PROBLEM DETAILS >> Below are the entries; count how many lines contain the word "xmlns" and reply with that number alone.

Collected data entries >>
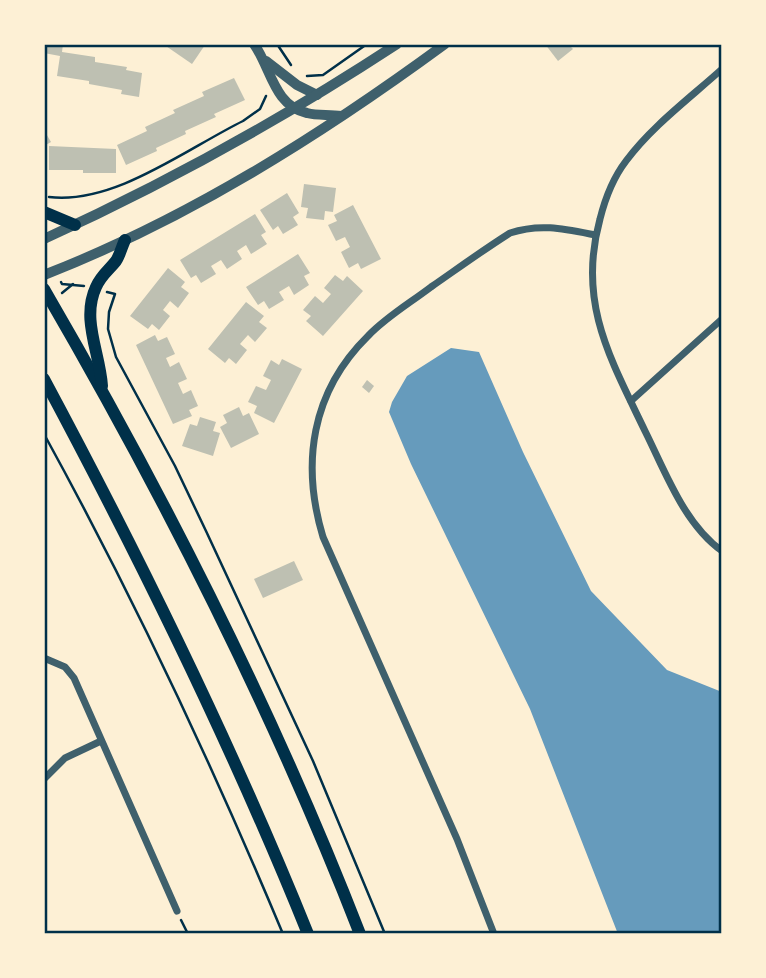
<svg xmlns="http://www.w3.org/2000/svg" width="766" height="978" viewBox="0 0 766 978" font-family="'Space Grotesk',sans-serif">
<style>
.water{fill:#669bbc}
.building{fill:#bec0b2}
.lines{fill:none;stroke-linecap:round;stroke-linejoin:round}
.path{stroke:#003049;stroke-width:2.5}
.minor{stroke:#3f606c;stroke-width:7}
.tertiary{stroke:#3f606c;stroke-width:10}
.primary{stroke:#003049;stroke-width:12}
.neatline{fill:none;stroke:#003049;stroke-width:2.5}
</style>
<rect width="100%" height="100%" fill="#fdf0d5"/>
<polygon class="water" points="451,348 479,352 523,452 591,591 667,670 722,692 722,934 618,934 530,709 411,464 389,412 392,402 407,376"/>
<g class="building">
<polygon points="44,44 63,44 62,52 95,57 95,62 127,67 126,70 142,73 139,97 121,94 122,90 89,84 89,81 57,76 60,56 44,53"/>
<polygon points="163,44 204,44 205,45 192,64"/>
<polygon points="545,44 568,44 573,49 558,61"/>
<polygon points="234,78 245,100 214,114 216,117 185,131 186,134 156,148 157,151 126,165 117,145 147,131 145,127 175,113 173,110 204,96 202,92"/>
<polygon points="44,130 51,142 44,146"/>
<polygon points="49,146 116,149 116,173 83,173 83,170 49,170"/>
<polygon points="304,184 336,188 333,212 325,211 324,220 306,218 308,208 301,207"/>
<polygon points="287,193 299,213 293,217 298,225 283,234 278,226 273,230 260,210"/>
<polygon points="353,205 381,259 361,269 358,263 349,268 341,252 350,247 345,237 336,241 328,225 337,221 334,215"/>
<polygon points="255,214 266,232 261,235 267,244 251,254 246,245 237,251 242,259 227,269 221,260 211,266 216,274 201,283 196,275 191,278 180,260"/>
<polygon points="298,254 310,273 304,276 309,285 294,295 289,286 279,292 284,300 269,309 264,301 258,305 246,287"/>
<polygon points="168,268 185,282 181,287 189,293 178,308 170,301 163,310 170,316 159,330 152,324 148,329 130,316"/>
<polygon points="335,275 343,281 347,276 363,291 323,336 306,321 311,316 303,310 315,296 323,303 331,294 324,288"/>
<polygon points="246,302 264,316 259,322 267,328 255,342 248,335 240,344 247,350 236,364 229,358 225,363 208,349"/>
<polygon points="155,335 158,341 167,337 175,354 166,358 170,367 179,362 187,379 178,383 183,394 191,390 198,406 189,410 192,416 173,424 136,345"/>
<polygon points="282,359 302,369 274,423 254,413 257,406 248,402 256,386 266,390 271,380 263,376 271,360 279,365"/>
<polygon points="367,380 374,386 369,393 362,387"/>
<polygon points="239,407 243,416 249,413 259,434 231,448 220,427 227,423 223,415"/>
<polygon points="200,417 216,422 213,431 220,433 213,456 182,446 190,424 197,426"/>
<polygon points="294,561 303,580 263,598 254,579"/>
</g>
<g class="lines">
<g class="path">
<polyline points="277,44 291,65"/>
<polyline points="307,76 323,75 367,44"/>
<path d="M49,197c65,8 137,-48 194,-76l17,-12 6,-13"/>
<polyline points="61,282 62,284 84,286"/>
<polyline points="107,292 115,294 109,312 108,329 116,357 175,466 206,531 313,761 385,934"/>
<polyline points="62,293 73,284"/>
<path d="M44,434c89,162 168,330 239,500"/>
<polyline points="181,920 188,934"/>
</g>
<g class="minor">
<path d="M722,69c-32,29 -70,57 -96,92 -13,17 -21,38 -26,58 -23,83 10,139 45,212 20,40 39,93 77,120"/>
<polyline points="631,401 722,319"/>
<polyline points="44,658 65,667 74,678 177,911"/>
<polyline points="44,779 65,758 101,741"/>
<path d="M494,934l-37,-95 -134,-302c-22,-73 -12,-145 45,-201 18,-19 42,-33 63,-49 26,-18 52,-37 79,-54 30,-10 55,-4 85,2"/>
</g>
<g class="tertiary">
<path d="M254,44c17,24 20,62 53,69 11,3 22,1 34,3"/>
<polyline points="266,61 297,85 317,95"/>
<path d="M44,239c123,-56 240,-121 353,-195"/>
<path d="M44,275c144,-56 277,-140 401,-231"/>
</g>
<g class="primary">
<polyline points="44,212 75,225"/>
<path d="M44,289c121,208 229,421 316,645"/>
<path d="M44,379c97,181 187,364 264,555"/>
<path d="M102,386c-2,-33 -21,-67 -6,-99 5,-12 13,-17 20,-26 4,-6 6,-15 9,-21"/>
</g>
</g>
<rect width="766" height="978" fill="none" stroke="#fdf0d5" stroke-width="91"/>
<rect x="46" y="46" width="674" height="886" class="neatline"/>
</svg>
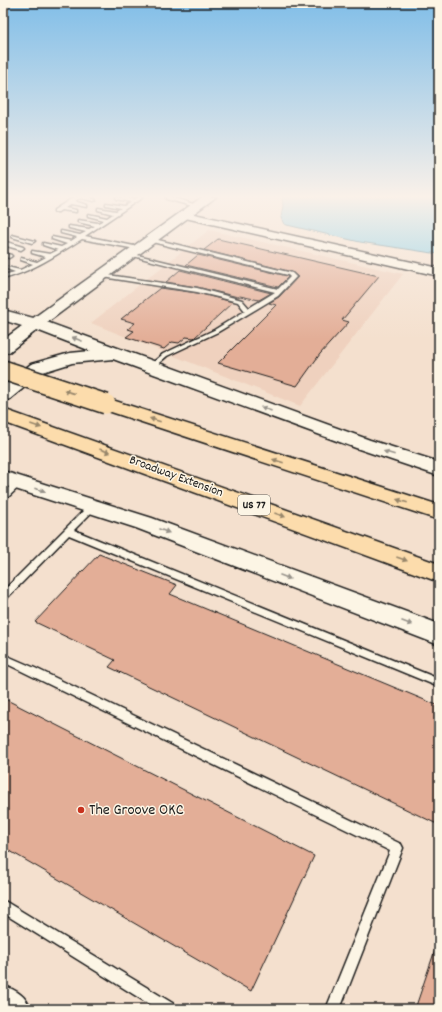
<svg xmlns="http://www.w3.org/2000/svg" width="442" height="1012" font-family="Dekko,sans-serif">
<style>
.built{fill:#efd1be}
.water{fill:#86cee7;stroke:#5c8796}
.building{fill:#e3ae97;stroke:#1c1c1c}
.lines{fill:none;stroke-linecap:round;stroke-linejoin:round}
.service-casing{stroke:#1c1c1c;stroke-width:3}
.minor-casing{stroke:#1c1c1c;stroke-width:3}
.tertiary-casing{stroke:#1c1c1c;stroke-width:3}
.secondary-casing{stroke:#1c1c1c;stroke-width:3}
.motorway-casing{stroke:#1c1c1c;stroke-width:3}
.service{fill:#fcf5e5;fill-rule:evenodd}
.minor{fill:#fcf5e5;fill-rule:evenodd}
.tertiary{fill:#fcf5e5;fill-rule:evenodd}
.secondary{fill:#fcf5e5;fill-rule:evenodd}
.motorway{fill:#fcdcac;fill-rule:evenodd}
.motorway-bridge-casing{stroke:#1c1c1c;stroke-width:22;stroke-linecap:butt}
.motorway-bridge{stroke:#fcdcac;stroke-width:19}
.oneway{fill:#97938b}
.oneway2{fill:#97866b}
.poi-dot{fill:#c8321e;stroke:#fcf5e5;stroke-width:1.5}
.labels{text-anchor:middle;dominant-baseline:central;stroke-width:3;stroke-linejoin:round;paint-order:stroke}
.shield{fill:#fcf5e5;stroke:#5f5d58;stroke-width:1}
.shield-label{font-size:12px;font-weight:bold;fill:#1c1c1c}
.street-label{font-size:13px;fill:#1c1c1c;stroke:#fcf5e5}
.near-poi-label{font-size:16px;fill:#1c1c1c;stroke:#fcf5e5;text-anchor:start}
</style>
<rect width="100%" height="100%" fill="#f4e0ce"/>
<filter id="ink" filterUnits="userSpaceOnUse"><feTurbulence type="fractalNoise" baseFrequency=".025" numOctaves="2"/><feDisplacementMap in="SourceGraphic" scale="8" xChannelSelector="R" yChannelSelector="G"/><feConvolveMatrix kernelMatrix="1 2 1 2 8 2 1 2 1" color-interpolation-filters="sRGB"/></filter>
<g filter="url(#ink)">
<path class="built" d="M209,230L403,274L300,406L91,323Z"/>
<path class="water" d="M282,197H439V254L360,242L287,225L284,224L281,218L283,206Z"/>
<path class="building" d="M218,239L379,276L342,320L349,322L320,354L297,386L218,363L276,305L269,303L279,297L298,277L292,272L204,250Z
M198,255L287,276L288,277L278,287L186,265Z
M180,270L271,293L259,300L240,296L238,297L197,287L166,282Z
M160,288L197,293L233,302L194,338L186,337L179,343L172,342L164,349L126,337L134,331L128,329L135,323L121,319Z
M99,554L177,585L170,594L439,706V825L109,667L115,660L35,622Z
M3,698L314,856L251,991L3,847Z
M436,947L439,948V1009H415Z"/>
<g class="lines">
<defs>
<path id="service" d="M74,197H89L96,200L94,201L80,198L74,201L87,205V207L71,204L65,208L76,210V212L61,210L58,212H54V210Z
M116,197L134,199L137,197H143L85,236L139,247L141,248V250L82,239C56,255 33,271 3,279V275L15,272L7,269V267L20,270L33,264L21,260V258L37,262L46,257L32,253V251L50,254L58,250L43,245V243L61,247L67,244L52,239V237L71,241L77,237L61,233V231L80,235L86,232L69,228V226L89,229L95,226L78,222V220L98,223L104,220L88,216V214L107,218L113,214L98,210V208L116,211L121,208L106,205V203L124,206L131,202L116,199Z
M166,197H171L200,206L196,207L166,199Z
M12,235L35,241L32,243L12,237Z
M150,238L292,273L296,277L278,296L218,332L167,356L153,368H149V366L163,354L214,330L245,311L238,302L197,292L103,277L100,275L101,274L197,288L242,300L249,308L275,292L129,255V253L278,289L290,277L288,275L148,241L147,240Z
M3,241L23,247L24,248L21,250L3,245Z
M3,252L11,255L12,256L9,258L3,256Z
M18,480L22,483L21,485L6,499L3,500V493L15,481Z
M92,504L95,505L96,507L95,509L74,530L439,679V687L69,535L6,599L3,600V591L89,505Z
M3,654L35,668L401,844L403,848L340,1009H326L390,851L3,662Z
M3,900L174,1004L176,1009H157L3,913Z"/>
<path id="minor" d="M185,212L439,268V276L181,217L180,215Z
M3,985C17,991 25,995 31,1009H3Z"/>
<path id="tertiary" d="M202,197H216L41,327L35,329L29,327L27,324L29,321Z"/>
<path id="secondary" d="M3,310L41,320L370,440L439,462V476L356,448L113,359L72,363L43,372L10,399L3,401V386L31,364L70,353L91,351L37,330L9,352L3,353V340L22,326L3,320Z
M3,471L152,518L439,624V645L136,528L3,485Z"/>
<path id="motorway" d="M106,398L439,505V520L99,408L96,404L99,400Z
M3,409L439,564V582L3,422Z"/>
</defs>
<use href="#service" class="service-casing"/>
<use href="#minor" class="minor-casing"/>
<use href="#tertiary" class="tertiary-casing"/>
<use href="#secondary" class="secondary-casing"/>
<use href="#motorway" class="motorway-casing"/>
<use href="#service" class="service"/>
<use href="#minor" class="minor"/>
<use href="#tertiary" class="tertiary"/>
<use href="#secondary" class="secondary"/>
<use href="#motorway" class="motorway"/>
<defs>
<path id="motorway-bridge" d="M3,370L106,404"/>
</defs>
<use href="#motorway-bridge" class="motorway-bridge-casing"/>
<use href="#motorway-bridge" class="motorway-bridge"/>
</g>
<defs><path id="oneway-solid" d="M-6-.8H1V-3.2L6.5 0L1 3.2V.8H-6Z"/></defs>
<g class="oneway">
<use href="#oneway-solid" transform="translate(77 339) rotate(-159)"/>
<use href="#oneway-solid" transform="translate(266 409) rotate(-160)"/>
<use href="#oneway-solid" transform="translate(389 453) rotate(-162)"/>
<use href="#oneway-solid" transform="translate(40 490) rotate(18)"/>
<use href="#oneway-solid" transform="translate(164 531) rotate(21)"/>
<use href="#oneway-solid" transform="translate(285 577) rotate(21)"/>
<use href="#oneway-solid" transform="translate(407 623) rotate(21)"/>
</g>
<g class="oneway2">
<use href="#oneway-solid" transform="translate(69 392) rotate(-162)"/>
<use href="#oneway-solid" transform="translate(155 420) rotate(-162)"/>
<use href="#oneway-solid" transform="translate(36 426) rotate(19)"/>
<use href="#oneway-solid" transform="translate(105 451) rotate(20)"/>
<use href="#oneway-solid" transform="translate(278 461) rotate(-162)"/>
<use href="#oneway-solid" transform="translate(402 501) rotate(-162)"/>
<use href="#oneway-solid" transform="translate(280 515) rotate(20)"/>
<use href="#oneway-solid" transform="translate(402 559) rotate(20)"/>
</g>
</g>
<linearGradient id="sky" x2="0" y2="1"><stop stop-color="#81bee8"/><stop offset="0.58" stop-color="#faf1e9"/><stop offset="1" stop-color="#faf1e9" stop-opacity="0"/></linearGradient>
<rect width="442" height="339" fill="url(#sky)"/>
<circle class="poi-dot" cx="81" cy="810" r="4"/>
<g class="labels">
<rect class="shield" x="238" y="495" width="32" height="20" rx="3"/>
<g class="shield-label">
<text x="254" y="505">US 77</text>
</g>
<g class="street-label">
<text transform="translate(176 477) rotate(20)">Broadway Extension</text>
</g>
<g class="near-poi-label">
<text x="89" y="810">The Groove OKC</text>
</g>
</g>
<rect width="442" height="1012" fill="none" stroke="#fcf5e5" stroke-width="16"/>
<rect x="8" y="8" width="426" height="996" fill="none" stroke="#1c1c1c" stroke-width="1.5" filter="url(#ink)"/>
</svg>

EXERCISE OUTPUT >> 2